The controversy surrounding Joe Biden’s past physical behavior with women seemed to have stopped metastasizing after a team of Democratic defenders fanned out in his defense, seeking to knock down the notion that his tendency to be touchy with women was anything more than innocent affection.
But then came two more names late Tuesday alleging that the former vice president’s overly familiar touching made them uncomfortable, further muddying Biden’s predicament as he considers a third presidential run in 2020.
The new accusations, first reported by the New York Times, came just as Biden’s backers felt a measure of relief after four days of debate surrounding the propriety of Biden’s style of interacting with women.
Prominent female voices including former Biden staffers, former Obama White House adviser Valerie Jarrett, actress-turned-activist Alyssa Milano and House Speaker Nancy Pelosi publicly voiced their support during the day, providing a degree of encouragement to Biden backers, supporters and possible staff hires who have watched with dread as his team struggled with the accusations of the first two women who said he made them feel uncomfortable in unrelated instances.
The defense of Biden spanned the party, leveraging years of goodwill accumulated by the vice president.
“Joe took both of my hands in his and looked me in the eye for a long while before he spoke. He said simply, ‘I know, I know.’ For a brief moment we were two souls joined by a loss that changed our lives. After that, Joe would often pause to ask how I was getting along,” former Missouri Sen. Jean Carnahan wrote on Tuesday, relating how Biden comforted her after the loss of her husband and son in a 2000 plane crash.
“He reaches out through the human touch to connect and express those feelings,” she continued before quoting Mother Teresa: “People have forgotten what the human touch is, what it is to smile, for somebody to recognize them, somebody to wish them well.”
Still, even the support came with warnings to learn from the experience. Pelosi gave a bit of advice to avoid being too touchy-feely.
“Join the straight-arm club,” Pelosi said at a POLITICO Playbook breakfast event Tuesday, adding that he needs to keep his distance. “Just pretend you have a cold and I have a cold.”
Biden’s team began its aggressive pushback Monday, calling attempts to cast him as “creepy” part of a “cottage industry of lies.”
As part of that effort — more organic than organized due to his skeleton staff — the Biden camp exploited its long and deep ties to influential media figures and political players in Washington.
“They are putting out the bat signal and trying to solicit as many personal testimonials as possible … trying to encourage people to share their own stories,” said a Democrat with knowledge of the team’s strategy.
That approach was a recognition of the need to stanch the bleeding, but also of a belief that rival campaigns were behind the first salvo fired at Biden on Friday by Lucy Flores, a former Nevada assemblywoman and 2014 lieutenant governor candidate who described Biden’s unwanted advances.

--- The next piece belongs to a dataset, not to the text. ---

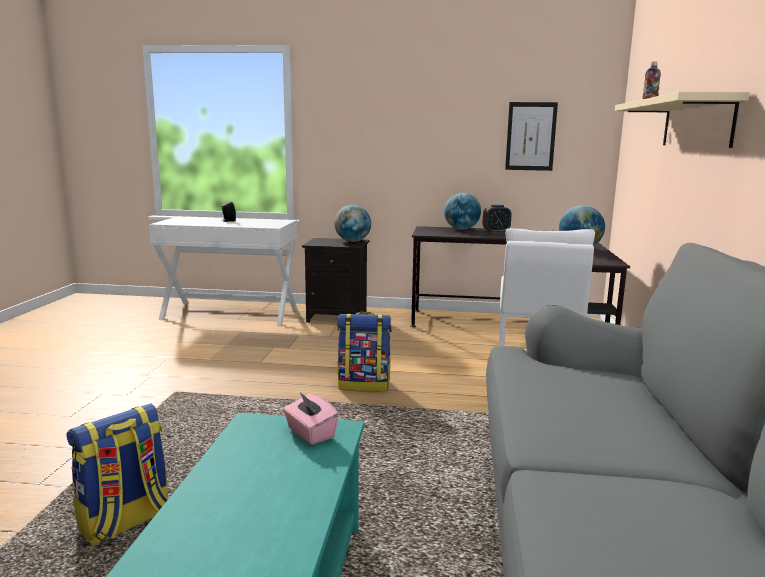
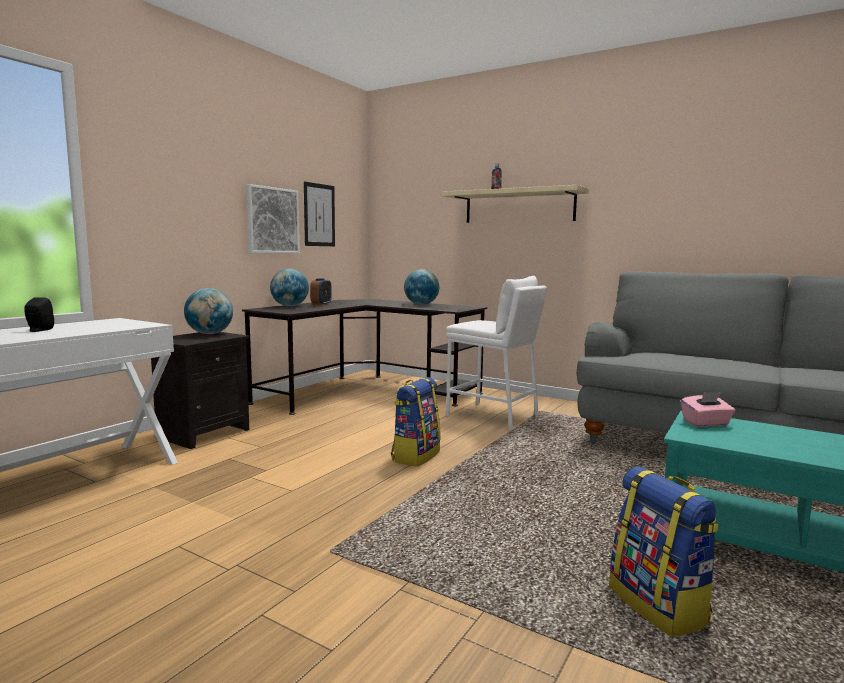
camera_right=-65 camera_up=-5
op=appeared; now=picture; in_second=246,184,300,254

Flores said Democrats needed to have a discussion about his behavior, especially in light of the #MeToo era of politics.
Flores’ account surfaced just as Biden’s consultants began making concrete job offers to potential staffers in early states, according to a Democratic operative who discussed working for Biden.
“They think this is part of a concerted effort to spook him out,” the operative said.
While the former vice president’s team was aware his physical style would become an issue as he geared up for a likely presidential bid later this month — Biden himself seemed to preemptively address the issue recently by referring to himself as a “tactile politician” — few expected the issue to take off because the contact wasn’t sexual in nature.
As recently as Tuesday afternoon, Biden’s allies were insisting the rough scrutiny was not a dealbreaker in his decision-making and that the former vice president remained on track to announce a 2020 decision this month.
“I don’t think this has thrown him off course,” said a person close to the Biden camp. “I think he is dealing with the hits his team thought would come.”
Yet even as they express confidence Biden can weather this storm, some allies worry that the fallout is exposing other potential weaknesses in his prospective candidacy.
“They just didn’t seem prepared and they knew this was coming,” said the Democratic operative. “But maybe that’s what happens when your whole team is a bunch of white guys with the exception of a lone white woman.”
By Tuesday evening, the controversy made President Donald Trump’s radar — he seized on Biden’s troubles, appearing to allude to speculation that Sanders supporters were responsible for the recent stories.
"He’s being taken care of pretty well by the socialists. They got to him," Trump said in his remarks to the National Republican Congressional Committee annual spring dinner. "Our former vice president…I was going to say welcome to the world, Joe. You having a good time, Joe?"